El recorte en la tasa de interés de referencia puede no ser suficiente para detener la caída de la Bolsa Mexicana de Valores, pues es necesario conjuntar otros factores que impulsen un crecimiento sostenido, consideraron especialistas bursátiles.

“No estamos en normalidad, el mundo está en crisis y bajando tasas para impulsar la economía y aunque es claro que un ajuste genera un incentivo para apostarle a Bolsa, no viene acompañado de seguridad, sino de riesgo”, explicó Jorge Gordillo, director de Análisis de CI Banco.

Ayer, el Banco de México redujo nuevamente la tasa de referencia, dejándola en 4.25%, con lo que se alejó del nivel de 7.25% al que se ubicaba a inicios de año.

Desde el último ajuste en la tasa (13 de agosto) y hasta este miércoles, el principal índice de la Bolsa Mexicana de Valores (S&P/BMV IPC), registra una caída cercana a 6 por ciento.
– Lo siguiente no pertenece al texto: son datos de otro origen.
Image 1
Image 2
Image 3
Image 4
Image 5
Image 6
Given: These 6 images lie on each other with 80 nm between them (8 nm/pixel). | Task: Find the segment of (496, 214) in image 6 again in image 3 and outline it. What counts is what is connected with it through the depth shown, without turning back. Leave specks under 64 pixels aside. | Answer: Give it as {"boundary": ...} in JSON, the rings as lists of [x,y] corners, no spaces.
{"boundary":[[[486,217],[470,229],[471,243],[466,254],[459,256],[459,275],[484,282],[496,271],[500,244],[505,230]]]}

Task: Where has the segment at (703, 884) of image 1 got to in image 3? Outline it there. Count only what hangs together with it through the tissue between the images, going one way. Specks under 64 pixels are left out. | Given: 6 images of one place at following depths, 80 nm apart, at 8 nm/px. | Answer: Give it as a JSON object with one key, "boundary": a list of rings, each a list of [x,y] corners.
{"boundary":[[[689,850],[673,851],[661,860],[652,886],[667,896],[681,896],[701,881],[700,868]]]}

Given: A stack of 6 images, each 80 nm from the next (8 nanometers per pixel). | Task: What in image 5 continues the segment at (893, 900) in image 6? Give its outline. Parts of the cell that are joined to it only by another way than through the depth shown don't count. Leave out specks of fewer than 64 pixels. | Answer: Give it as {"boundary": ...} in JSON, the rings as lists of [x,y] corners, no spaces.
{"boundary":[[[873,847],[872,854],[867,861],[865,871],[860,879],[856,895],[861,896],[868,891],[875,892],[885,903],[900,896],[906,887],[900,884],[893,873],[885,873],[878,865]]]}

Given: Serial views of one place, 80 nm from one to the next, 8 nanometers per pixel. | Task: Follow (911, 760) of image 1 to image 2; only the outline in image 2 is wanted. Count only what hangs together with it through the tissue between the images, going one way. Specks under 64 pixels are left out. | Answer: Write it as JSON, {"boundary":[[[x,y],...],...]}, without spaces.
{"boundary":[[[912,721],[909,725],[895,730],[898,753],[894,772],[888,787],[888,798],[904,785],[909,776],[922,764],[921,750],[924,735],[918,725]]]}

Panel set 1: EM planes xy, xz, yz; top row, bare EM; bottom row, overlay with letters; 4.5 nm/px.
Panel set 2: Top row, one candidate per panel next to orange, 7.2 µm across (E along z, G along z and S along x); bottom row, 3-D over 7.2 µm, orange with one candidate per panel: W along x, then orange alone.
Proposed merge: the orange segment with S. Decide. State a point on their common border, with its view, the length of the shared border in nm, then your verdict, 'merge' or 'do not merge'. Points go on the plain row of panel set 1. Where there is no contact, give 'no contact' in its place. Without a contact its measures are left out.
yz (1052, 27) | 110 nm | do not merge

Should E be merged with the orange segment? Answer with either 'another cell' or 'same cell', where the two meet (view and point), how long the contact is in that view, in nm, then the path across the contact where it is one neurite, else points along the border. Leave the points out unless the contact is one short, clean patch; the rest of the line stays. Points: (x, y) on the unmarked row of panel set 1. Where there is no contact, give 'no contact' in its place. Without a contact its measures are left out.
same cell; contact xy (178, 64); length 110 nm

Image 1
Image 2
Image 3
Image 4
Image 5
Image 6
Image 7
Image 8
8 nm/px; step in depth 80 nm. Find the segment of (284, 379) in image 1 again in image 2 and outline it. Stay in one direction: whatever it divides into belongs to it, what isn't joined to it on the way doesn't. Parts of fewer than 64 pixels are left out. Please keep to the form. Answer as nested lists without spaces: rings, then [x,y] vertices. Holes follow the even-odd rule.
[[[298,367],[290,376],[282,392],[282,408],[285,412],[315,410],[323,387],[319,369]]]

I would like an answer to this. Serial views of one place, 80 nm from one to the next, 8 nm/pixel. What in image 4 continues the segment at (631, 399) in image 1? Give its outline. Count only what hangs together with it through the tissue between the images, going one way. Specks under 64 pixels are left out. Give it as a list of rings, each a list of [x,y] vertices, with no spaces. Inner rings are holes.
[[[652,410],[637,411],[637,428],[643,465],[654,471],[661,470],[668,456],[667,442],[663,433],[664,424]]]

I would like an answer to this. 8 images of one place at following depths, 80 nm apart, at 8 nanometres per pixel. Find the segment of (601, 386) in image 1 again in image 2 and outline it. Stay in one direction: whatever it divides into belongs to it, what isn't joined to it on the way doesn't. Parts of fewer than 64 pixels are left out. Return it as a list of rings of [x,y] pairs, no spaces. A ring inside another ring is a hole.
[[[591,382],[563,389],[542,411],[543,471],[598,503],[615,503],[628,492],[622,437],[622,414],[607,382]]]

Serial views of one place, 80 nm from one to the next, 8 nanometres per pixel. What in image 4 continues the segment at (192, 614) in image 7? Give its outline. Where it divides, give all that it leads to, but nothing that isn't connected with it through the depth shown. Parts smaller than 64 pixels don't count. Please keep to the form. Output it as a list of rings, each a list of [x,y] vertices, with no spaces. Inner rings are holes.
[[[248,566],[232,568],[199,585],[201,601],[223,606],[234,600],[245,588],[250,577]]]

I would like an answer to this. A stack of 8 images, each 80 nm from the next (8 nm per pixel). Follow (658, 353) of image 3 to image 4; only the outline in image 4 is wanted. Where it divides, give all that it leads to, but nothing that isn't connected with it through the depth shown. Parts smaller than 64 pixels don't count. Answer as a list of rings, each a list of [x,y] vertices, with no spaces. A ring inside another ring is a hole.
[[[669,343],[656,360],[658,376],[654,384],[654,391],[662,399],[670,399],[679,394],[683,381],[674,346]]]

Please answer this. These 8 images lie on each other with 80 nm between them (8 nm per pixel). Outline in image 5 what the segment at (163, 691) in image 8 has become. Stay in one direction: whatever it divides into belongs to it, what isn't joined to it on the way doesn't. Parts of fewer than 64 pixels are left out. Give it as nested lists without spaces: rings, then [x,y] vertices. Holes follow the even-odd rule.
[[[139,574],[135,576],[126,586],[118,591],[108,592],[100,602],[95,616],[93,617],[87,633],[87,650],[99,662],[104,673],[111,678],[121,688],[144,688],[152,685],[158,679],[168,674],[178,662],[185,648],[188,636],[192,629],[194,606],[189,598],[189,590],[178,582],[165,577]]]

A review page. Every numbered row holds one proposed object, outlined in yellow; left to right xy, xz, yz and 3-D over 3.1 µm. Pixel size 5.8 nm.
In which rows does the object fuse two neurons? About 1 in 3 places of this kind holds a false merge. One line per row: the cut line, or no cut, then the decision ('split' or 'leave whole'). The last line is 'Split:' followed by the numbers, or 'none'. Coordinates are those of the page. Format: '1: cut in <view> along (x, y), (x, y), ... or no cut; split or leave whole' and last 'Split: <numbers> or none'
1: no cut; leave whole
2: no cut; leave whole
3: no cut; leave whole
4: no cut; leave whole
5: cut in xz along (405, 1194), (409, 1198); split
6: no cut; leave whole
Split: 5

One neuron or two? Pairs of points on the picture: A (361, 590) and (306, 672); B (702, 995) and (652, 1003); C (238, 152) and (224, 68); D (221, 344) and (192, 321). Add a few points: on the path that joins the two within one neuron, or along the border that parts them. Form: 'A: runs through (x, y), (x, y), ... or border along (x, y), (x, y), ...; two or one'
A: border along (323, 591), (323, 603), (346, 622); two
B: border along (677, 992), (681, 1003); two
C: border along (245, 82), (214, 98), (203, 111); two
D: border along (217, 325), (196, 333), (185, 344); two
En lo que va del año, el índice aun se encuentra en terreno negativo, con una caída de 17.70%, a 36,333.65 unidades desde los 43,541.02 puntos del cierre del 31 de diciembre del 2019.

El rendimiento que paga la Bolsa tiende a subir cuando las tasas de interés son bajas, sin embargo, los analistas explican que, aunque un ajuste en este referencial sí es un estímulo para el mercado, deben conjugarse otros factores, como el crecimiento económico en el país.

Armando Rodríguez, director general de Signum Research, explicó que las valuaciones del S&P/BMV IPC también pueden mejorar con los reportes financieros más positivos de las empresas.